» **TASK ITEM**
Check every line of the entries for "grøntsager", and copy the lines that hold it.

═════ STORED DATA

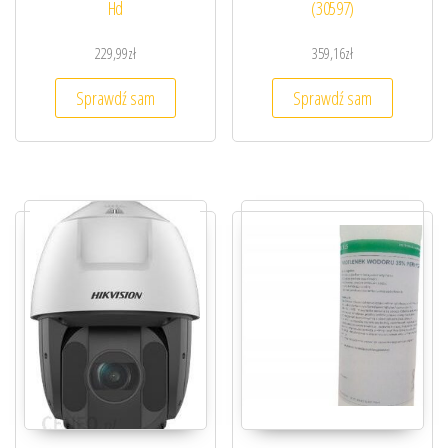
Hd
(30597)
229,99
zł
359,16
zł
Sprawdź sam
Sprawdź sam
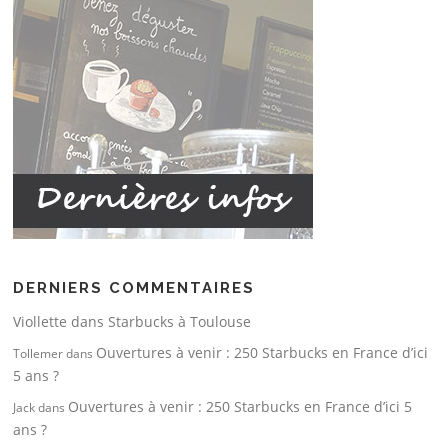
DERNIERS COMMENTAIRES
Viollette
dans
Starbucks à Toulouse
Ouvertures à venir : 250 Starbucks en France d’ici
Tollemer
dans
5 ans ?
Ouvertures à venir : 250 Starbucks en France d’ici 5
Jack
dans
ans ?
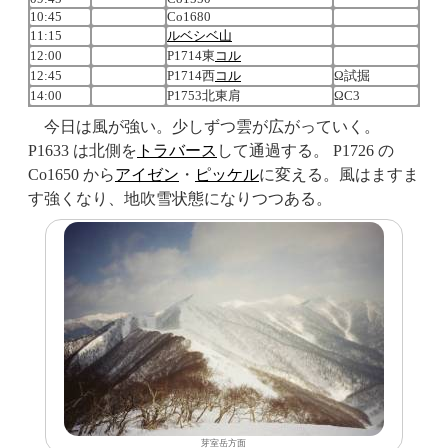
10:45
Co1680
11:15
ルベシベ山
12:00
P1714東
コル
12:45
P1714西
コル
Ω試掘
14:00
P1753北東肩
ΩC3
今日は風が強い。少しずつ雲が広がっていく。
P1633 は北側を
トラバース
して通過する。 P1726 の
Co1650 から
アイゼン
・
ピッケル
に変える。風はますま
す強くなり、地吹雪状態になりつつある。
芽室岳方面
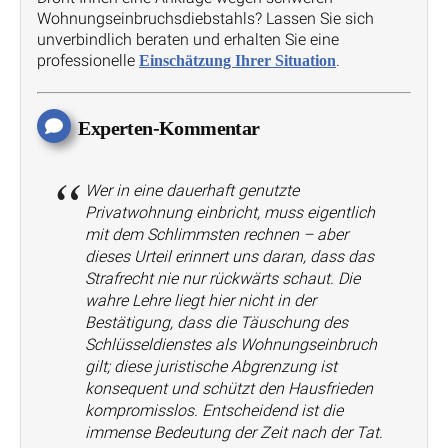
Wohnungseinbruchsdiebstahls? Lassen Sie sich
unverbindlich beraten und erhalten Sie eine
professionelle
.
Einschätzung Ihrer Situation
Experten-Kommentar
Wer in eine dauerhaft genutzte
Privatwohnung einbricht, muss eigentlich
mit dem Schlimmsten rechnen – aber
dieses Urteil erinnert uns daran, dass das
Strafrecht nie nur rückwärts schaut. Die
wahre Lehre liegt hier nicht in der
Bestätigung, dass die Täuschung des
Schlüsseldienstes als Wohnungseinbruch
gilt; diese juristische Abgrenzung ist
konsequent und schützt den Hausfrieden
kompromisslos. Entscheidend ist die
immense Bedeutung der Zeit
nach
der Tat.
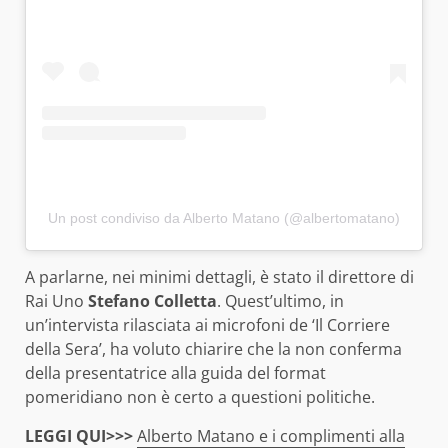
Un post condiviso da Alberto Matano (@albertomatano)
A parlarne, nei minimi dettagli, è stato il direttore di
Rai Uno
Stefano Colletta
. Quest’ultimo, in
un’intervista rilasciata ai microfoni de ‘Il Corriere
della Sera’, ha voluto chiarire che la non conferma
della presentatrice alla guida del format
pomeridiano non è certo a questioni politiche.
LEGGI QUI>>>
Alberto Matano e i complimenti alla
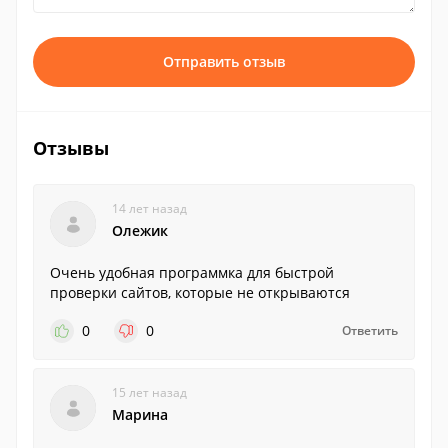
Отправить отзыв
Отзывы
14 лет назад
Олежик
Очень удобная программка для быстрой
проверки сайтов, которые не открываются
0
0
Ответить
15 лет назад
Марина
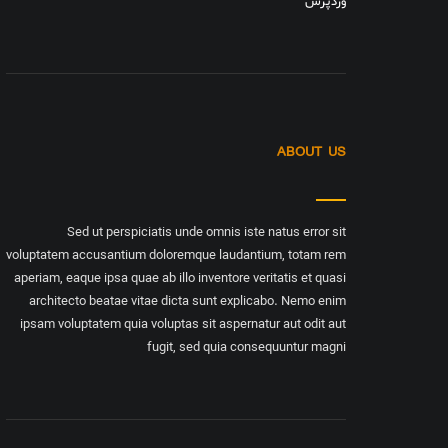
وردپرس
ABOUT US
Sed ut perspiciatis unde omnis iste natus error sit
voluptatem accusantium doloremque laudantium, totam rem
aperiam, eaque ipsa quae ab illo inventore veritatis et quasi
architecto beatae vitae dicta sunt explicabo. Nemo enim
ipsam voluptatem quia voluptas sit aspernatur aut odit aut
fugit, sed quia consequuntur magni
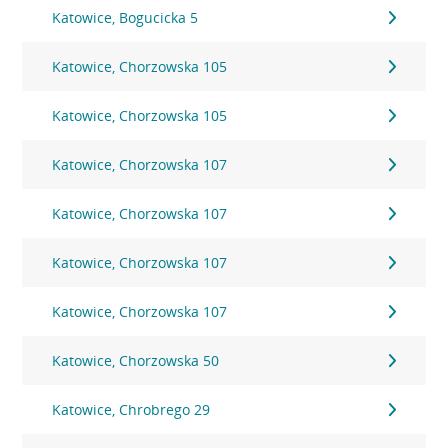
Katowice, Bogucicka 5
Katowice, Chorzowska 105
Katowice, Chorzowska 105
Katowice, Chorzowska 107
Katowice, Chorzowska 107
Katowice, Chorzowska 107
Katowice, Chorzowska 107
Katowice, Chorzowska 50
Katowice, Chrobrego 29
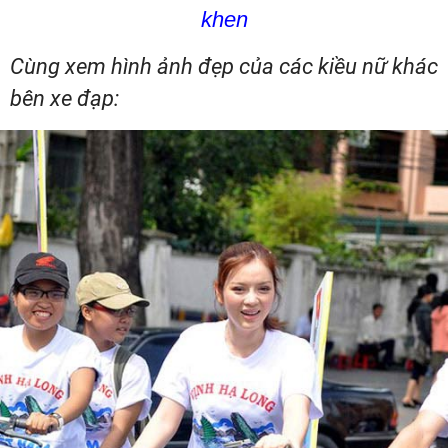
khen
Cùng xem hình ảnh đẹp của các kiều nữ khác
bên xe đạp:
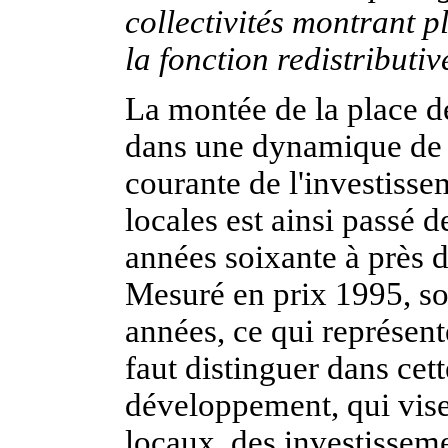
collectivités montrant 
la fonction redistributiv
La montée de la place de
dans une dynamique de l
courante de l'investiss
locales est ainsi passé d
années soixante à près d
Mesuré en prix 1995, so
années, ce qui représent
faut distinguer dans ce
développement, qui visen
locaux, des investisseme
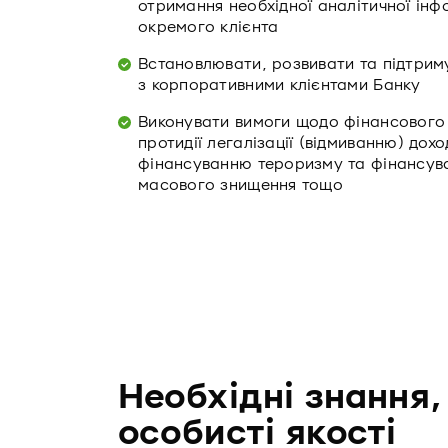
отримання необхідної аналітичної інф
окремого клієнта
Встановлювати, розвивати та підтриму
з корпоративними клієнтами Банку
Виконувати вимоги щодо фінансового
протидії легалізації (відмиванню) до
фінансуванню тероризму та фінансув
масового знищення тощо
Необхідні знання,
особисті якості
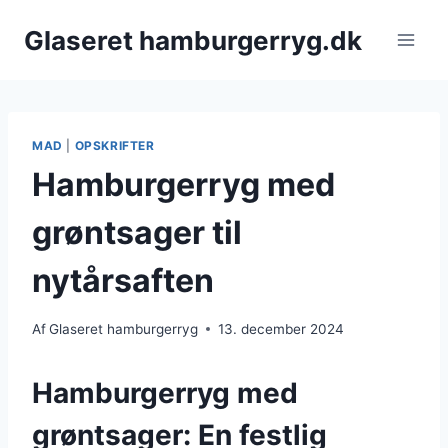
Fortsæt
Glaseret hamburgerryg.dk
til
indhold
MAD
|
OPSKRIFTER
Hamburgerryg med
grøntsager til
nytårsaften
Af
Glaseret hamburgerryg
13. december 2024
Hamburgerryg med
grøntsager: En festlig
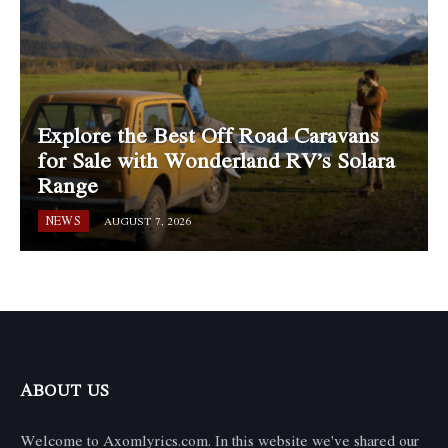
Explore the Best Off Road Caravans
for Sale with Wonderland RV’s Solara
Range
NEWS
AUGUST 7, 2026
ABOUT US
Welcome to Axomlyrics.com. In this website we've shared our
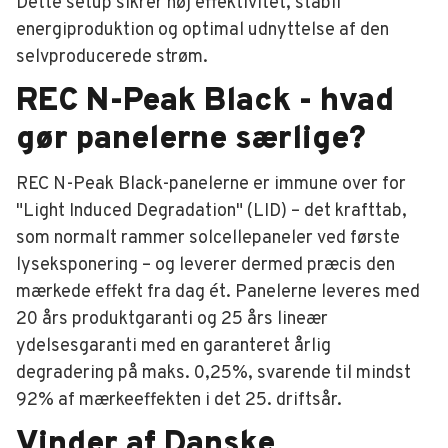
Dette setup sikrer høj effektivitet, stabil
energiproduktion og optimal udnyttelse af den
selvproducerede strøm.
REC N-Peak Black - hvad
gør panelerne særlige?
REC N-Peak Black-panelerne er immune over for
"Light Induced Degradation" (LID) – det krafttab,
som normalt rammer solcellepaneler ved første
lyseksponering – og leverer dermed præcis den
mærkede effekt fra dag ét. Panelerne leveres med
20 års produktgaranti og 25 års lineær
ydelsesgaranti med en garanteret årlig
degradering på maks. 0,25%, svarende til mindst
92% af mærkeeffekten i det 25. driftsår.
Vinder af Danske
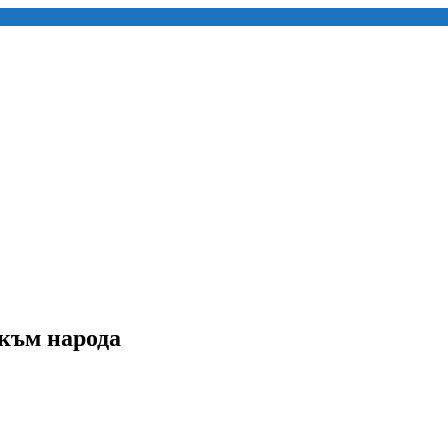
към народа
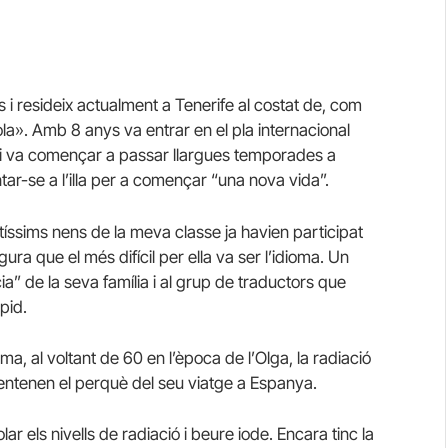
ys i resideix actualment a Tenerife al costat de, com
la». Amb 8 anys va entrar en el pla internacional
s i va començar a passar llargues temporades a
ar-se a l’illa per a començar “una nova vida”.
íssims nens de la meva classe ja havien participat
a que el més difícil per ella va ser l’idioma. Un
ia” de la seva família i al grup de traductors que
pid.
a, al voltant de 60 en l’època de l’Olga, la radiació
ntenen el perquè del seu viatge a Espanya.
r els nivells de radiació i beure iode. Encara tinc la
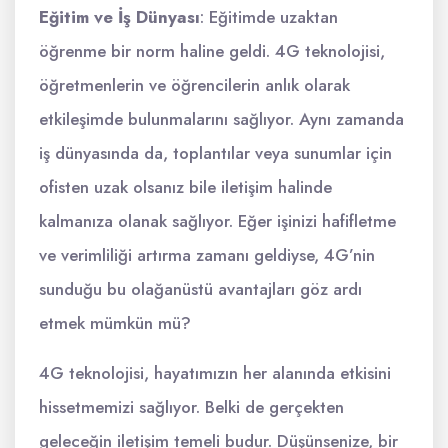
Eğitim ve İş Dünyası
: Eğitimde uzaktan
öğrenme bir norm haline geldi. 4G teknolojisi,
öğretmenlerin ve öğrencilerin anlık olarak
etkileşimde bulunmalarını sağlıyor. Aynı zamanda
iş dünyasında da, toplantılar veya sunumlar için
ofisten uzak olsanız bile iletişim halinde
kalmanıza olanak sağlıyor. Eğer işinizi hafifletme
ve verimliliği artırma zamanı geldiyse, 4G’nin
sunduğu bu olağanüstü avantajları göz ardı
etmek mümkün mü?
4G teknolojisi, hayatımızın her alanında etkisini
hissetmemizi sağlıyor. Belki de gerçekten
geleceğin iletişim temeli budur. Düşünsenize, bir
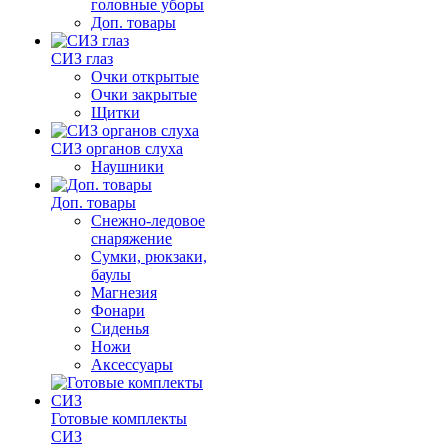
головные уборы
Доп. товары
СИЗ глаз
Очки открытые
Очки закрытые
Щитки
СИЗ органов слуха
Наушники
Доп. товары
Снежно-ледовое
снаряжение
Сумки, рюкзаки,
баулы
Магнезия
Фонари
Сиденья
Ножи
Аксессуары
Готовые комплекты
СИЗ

══════════

» **SOLVED PROBLEM**
grøntsager til
grøntsager: En festlig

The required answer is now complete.